EXERCISE AIM
The entries that follow must be given again exactly, with no pictures kept.

Plain-text document sources:
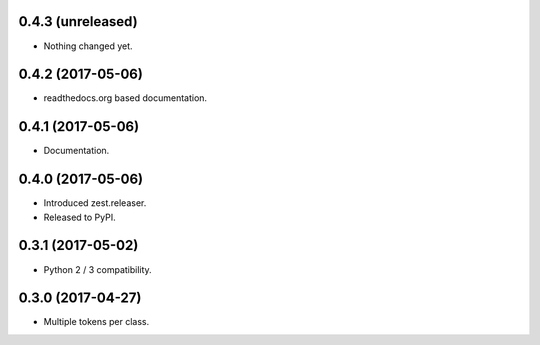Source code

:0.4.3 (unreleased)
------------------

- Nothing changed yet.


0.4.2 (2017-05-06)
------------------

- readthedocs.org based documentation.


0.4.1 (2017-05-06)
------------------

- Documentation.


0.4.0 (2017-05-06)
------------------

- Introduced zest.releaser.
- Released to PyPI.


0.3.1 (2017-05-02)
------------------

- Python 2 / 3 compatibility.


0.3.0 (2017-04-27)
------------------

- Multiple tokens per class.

RESPONSE TO THIS EXERCISE
Source code

:0.4.3 (unreleased)
------------------

- Nothing changed yet.


0.4.2 (2017-05-06)
------------------

- readthedocs.org based documentation.


0.4.1 (2017-05-06)
------------------

- Documentation.


0.4.0 (2017-05-06)
------------------

- Introduced zest.releaser.
- Released to PyPI.


0.3.1 (2017-05-02)
------------------

- Python 2 / 3 compatibility.


0.3.0 (2017-04-27)
------------------

- Multiple tokens per class.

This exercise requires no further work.